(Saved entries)

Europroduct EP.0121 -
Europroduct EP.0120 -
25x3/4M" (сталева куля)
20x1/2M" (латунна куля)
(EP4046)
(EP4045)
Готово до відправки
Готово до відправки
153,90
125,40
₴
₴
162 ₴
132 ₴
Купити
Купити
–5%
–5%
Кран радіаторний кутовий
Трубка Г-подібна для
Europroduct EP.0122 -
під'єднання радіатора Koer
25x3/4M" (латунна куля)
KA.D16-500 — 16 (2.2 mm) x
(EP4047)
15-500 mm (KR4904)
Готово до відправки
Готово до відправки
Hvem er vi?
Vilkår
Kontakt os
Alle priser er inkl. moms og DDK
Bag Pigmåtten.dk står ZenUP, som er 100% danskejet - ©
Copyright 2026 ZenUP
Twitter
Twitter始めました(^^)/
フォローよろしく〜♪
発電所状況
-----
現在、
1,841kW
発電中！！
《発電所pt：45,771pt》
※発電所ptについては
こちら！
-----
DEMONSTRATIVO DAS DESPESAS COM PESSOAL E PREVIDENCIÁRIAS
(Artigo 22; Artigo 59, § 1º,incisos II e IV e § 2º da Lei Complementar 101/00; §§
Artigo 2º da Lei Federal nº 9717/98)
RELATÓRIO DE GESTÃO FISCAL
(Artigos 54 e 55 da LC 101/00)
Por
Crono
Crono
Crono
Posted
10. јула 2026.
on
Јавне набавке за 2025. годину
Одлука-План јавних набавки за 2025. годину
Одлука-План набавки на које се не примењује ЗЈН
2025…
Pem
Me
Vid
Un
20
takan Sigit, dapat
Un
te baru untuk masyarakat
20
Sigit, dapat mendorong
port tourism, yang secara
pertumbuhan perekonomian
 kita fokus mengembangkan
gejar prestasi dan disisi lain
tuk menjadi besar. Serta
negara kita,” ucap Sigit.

■ WHAT TO PRODUCE:
Recopy all the entries faithfully, leaving none out.

■ REPLY TO THE TASK:
Europroduct EP.0121 -
Europroduct EP.0120 -
25x3/4M" (сталева куля)
20x1/2M" (латунна куля)
(EP4046)
(EP4045)
Готово до відправки
Готово до відправки
153,90
125,40
₴
₴
162 ₴
132 ₴
Купити
Купити
–5%
–5%
Кран радіаторний кутовий
Трубка Г-подібна для
Europroduct EP.0122 -
під'єднання радіатора Koer
25x3/4M" (латунна куля)
KA.D16-500 — 16 (2.2 mm) x
(EP4047)
15-500 mm (KR4904)
Готово до відправки
Готово до відправки
Hvem er vi?
Vilkår
Kontakt os
Alle priser er inkl. moms og DDK
Bag Pigmåtten.dk står ZenUP, som er 100% danskejet - ©
Copyright 2026 ZenUP
Twitter
Twitter始めました(^^)/
フォローよろしく〜♪
発電所状況
-----
現在、
1,841kW
発電中！！
《発電所pt：45,771pt》
※発電所ptについては
こちら！
-----
DEMONSTRATIVO DAS DESPESAS COM PESSOAL E PREVIDENCIÁRIAS
(Artigo 22; Artigo 59, § 1º,incisos II e IV e § 2º da Lei Complementar 101/00; §§
Artigo 2º da Lei Federal nº 9717/98)
RELATÓRIO DE GESTÃO FISCAL
(Artigos 54 e 55 da LC 101/00)
Por
Crono
Crono
Crono
Posted
10. јула 2026.
on
Јавне набавке за 2025. годину
Одлука-План јавних набавки за 2025. годину
Одлука-План набавки на које се не примењује ЗЈН
2025…
Pem
Me
Vid
Un
20
takan Sigit, dapat
Un
te baru untuk masyarakat
20
Sigit, dapat mendorong
port tourism, yang secara
pertumbuhan perekonomian
 kita fokus mengembangkan
gejar prestasi dan disisi lain
tuk menjadi besar. Serta
negara kita,” ucap Sigit.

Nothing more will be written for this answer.